## PROBLEMS TO SOLVE
- A) Summarize the patent passage on stacking plastic bags in three sentences.
- B) Transcribe the stretch of the patent passage on stacking plastic bags from "Therefore, after that, the" through "being stacked and then fed.".

## TEXT EXTRACT
_____

After the plastic bags 1 are fed to the downstream side from the shutter bars 5, as shown in FIGS. 5 and 6, the protrusion bodies are elevated by the first drive 9. And then, the carriage 3 is moved by the second drive 12 and the protrusion bodies are returned to their original position so that the plastic bags 1 can be discharged and stacked below the protrusion bodies (FIG. 1). In this embodiment, the press bars 7 and the receiving members 8 are elevated by the first drive 9. And then, the carriage 3 is moved by the second drive 12 so that the protrusion bodies can be returned to the position in FIG. 1. As a result, when the plastic bags 1 are discharged, the protrusion bodies are disposed above the plastic bags 1.

Therefore, after that, the plastic bags 1 are stacked again. After stacked, the above processes are performed repeatedly and the plastic bags 1 are fed again. Therefore, a predetermined number of the plastic bags 1 are stacked and then fed.

In case of this machine, the plastic bags 1 are pressed by the protrusion bodies after being stacked, and then the plastic bags 1 are nipped between the protrusion bodies and the feed conveyor 4 so as to be fed. Therefore, unlike the machine of Patent Document 1, there is no problem in the plastic bags 1 with flexibility and low stiffness. The machine can stack and feed the plastic bags 1 reliably even though the plastic bags 1 have a low stiffness. Thus, the plastic bags 1 are not out of alignment to slide and collapse while being stacked and then fed.

Though, in case of other embodiment, the receiving members 8 may not be composed of elastic members but rigid members such as Teflon (Registered Trade Mark) or carbon pipe. In this case, as shown in FIG. 7, the tip ends of the receiving members 8 are disposed on a high position when being elevated by the arms 10. Thus, the shutter bars 5 should be long so that the upper ends thereof can be disposed on a high position.

As shown in FIG. 8, the receiving member 8 may be composed of elastic member such as silicone rubber or silicone sponge member so as to be curved when being elevated so that the tip ends thereof can be disposed on a low position. The receiving member 8 may be curved by their own weight or by the weight attached to the tip ends thereof.

In case of other embodiment, the guide plate 6 may be shaped as shown in FIGS. 18 and 19, whereby the plastic bags 1 stacked on the receiving members 8 can be hold on an upstream position from the shutter bars 5, or cannot slip under the shutter bars 5 when the plastic bags 1 nipped between the protrusion bodies and the feed conveyor 4 are fed to the downstream side from and under the shutter bars 5.

_____

## ENTRIES
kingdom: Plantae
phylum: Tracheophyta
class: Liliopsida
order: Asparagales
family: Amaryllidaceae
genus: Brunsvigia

_____

## EXERCISE RESPONSES
- A) After the plastic bags are fed past the shutter bars, the protrusion bodies are elevated and then returned to their original position by moving the carriage, so the bags are discharged and stacked below them, and the process repeats so that a predetermined number of bags are stacked and fed. Because the stacked bags are pressed by the protrusion bodies and nipped between them and the feed conveyor, even bags with low stiffness are stacked and fed reliably without sliding out of alignment. In other embodiments, the receiving members may be rigid or elastic, and the guide plate may be shaped to keep stacked bags upstream of the shutter bars or from slipping under them.

- B)
Therefore, after that, the plastic bags 1 are stacked again. After stacked, the above processes are performed repeatedly and the plastic bags 1 are fed again. Therefore, a predetermined number of the plastic bags 1 are stacked and then fed.

In case of this machine, the plastic bags 1 are pressed by the protrusion bodies after being stacked, and then the plastic bags 1 are nipped between the protrusion bodies and the feed conveyor 4 so as to be fed. Therefore, unlike the machine of Patent Document 1, there is no problem in the plastic bags 1 with flexibility and low stiffness. The machine can stack and feed the plastic bags 1 reliably even though the plastic bags 1 have a low stiffness. Thus, the plastic bags 1 are not out of alignment to slide and collapse while being stacked and then fed.